I'd ask you to write out the lines below exactly, with no images.

SUPPLIED INFORMATION →
------------------------------

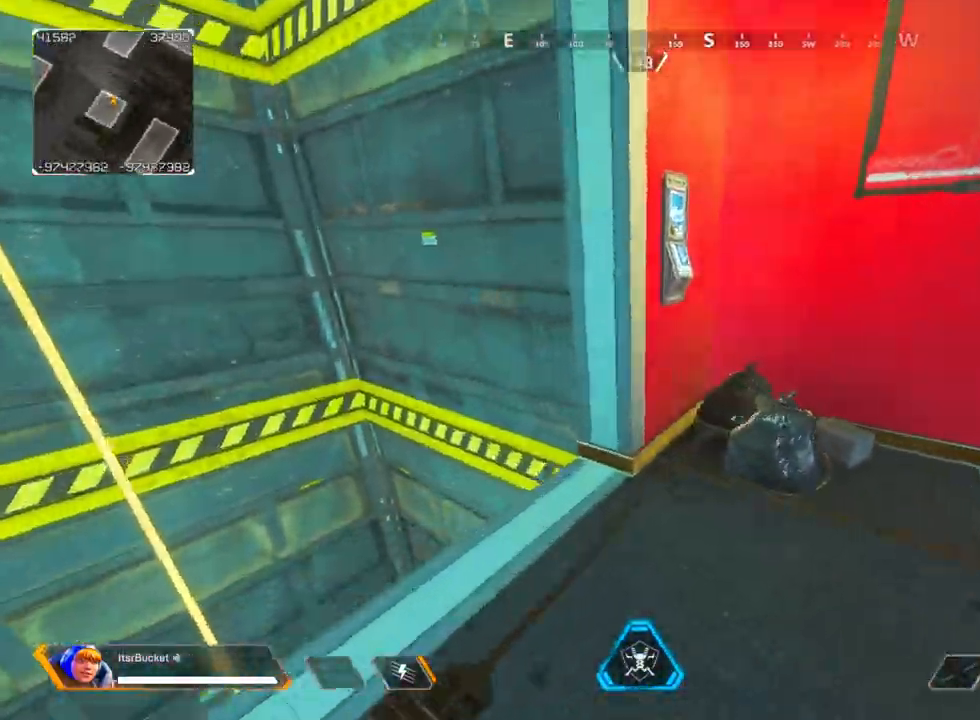
{"keys": ["ctrl", "d", "x"], "mouse": [], "events": [[167, "ctrl", "down"], [350, "w", "up"], [400, "a", "up"], [400, "x", "down"], [450, "d", "down"]]}
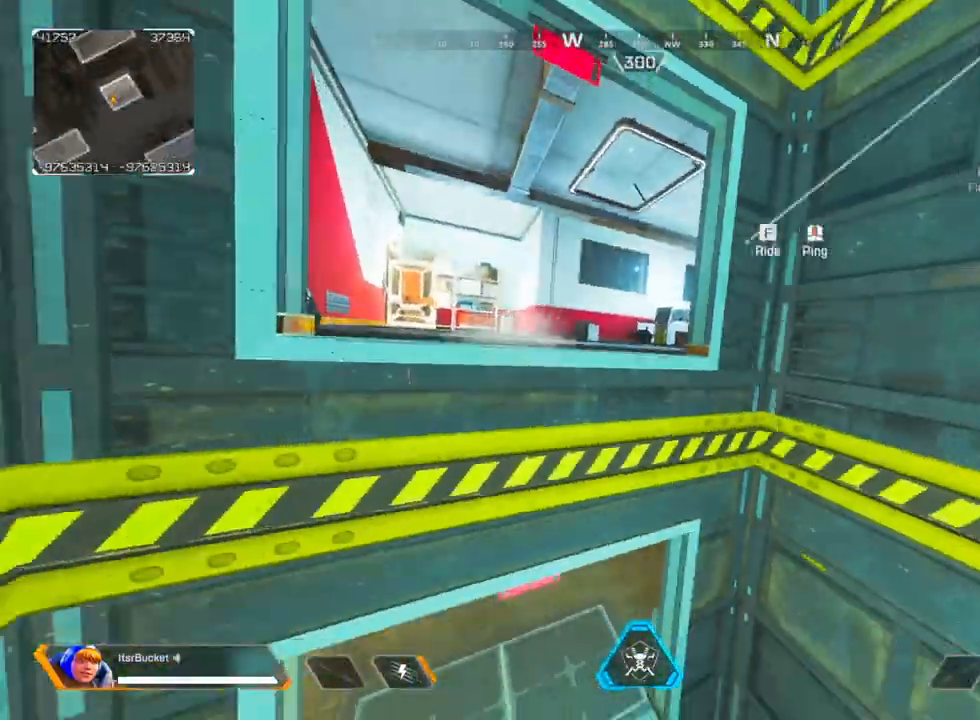
{"keys": ["w"], "mouse": [], "events": [[33, "d", "up"], [33, "x", "up"], [83, "ctrl", "up"], [267, "w", "down"], [317, "e", "down"], [317, "f", "down"], [467, "f", "up"], [500, "e", "up"]]}
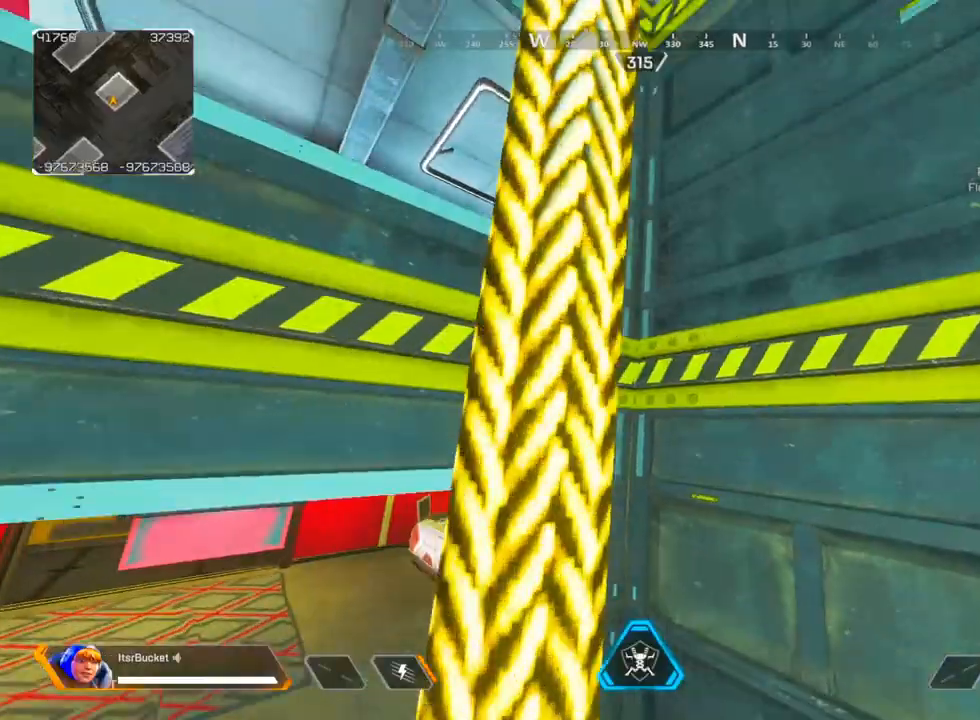
{"keys": [], "mouse": [], "events": [[50, "w", "up"]]}
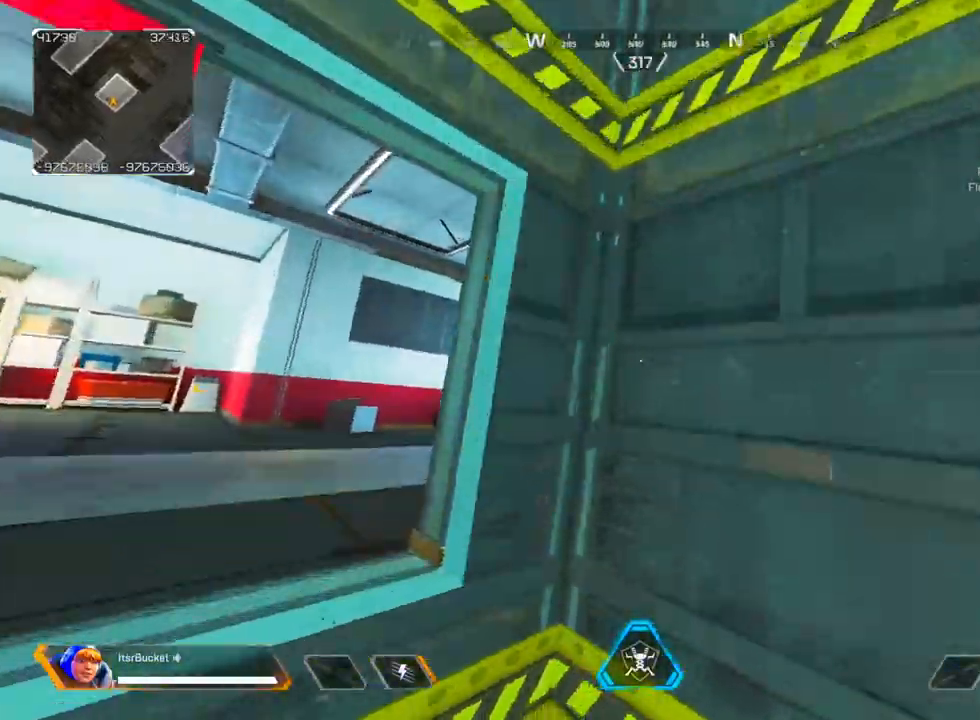
{"keys": ["a"], "mouse": [], "events": [[67, "ctrl", "down"], [167, "ctrl", "up"], [217, "a", "down"]]}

------------------------------

WRITTEN ANSWER →
{"keys": ["ctrl", "d", "x"], "mouse": [], "events": [[167, "ctrl", "down"], [350, "w", "up"], [400, "a", "up"], [400, "x", "down"], [450, "d", "down"]]}
{"keys": ["w"], "mouse": [], "events": [[33, "d", "up"], [33, "x", "up"], [83, "ctrl", "up"], [267, "w", "down"], [317, "e", "down"], [317, "f", "down"], [467, "f", "up"], [500, "e", "up"]]}
{"keys": [], "mouse": [], "events": [[50, "w", "up"]]}
{"keys": ["a"], "mouse": [], "events": [[67, "ctrl", "down"], [167, "ctrl", "up"], [217, "a", "down"]]}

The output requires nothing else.